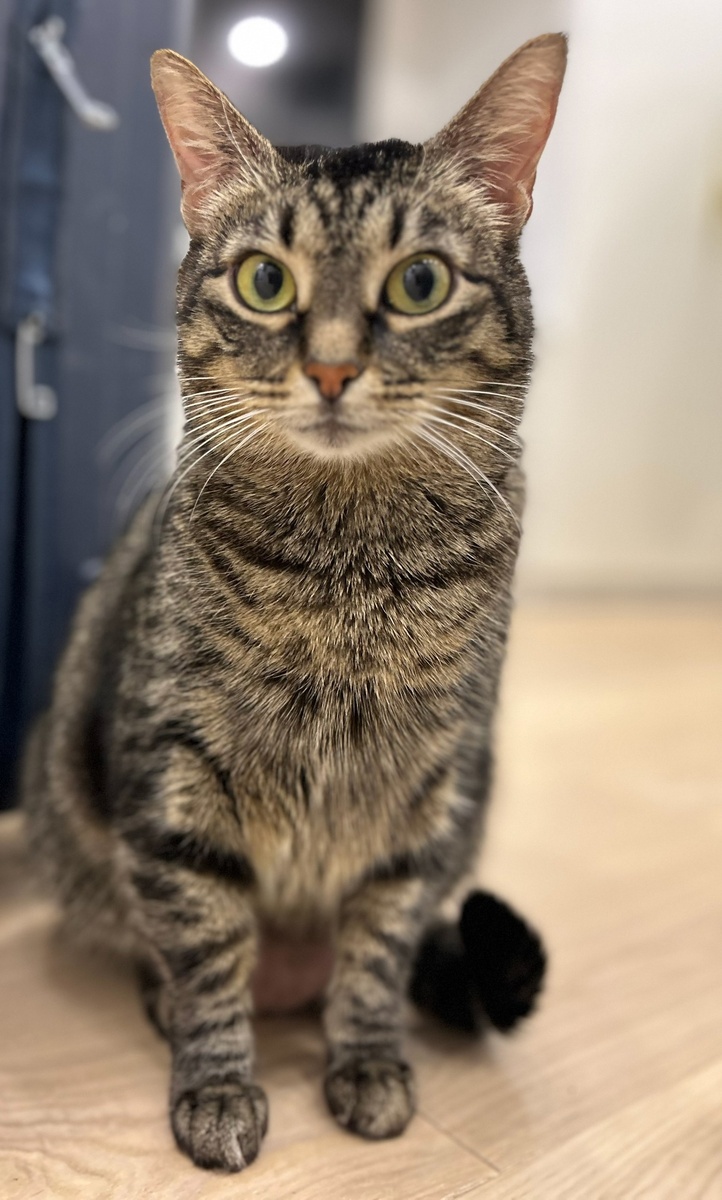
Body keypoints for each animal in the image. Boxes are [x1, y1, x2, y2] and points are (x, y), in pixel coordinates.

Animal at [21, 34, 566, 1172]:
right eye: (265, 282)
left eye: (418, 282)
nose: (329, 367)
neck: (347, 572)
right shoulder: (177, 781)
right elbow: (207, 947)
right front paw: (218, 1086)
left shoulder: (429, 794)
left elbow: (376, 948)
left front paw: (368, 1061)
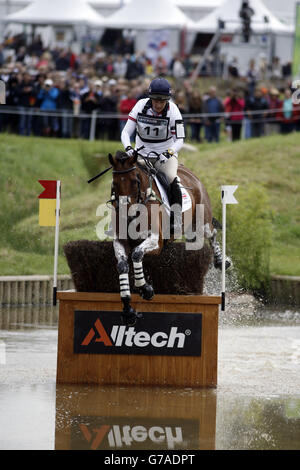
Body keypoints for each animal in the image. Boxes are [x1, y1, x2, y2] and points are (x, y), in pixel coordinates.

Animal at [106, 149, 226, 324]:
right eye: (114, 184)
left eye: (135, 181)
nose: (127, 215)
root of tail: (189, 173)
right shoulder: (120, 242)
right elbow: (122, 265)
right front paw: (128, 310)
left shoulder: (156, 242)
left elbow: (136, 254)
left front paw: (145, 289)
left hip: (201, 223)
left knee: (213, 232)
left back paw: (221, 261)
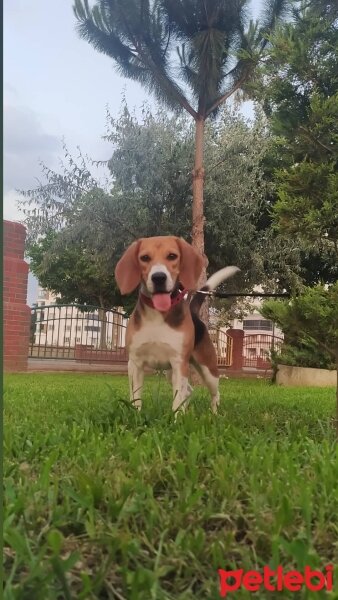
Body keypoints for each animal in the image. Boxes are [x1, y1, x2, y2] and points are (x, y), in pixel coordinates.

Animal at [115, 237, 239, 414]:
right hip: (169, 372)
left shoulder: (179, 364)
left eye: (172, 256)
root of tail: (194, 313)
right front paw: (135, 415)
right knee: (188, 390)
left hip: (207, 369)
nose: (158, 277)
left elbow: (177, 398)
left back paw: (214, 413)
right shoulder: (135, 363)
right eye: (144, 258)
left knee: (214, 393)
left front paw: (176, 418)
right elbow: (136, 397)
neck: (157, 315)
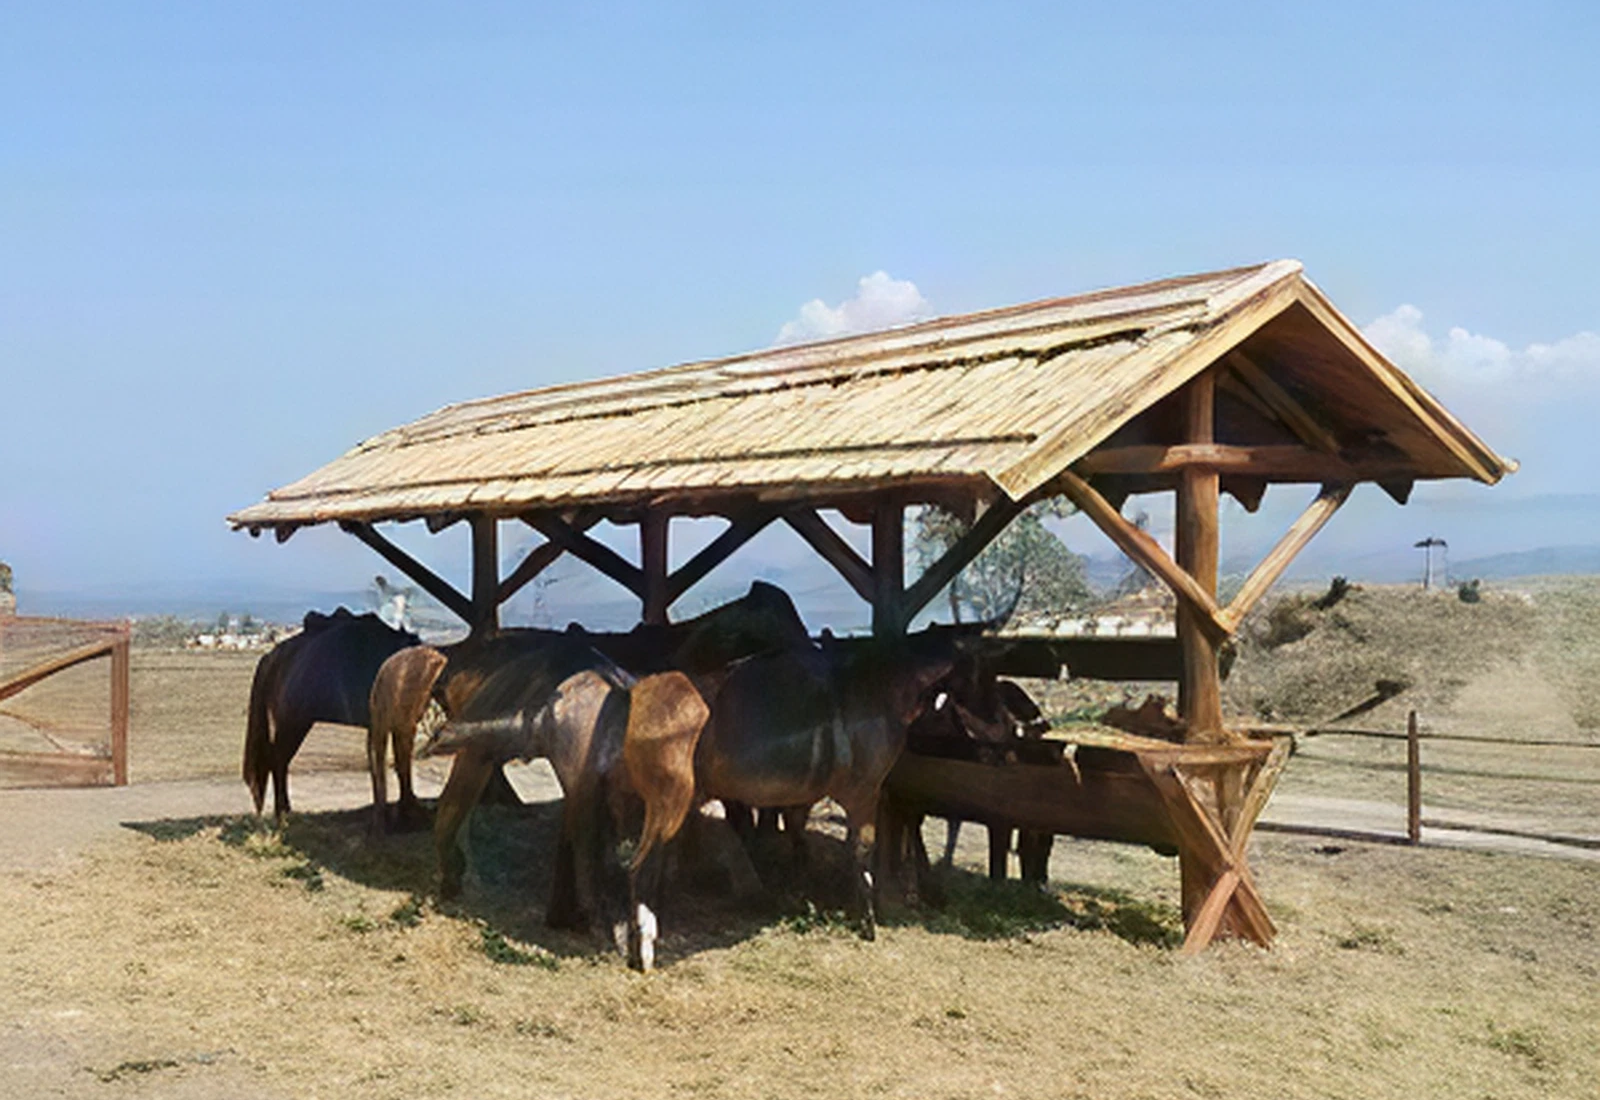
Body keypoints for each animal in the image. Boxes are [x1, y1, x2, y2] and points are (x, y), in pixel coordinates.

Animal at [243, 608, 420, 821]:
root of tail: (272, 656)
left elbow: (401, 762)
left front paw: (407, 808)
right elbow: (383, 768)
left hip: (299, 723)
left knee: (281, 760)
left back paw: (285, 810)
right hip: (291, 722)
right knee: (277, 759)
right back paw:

Task description:
Looking above, find the stretch of lines that opens with the one holding "neck: (347, 572)" and closes with the one holding "left elbow: (136, 254)". Copy it exactly, pictures excluded.

Task solution:
neck: (347, 572)
right shoulder: (177, 781)
right elbow: (207, 947)
right front paw: (218, 1086)
left shoulder: (429, 794)
left elbow: (376, 948)
left front paw: (368, 1061)
Body keypoints for each animal in the image. Boxes are [x1, y1, x2, y2] and points are (x, y), in pixel coordinates.

Animal at [106, 149, 226, 324]:
right eye: (114, 184)
left eye: (135, 181)
nose: (127, 215)
root of tail: (189, 173)
right shoulder: (120, 242)
right elbow: (122, 265)
right front paw: (128, 310)
left shoulder: (156, 242)
left elbow: (136, 254)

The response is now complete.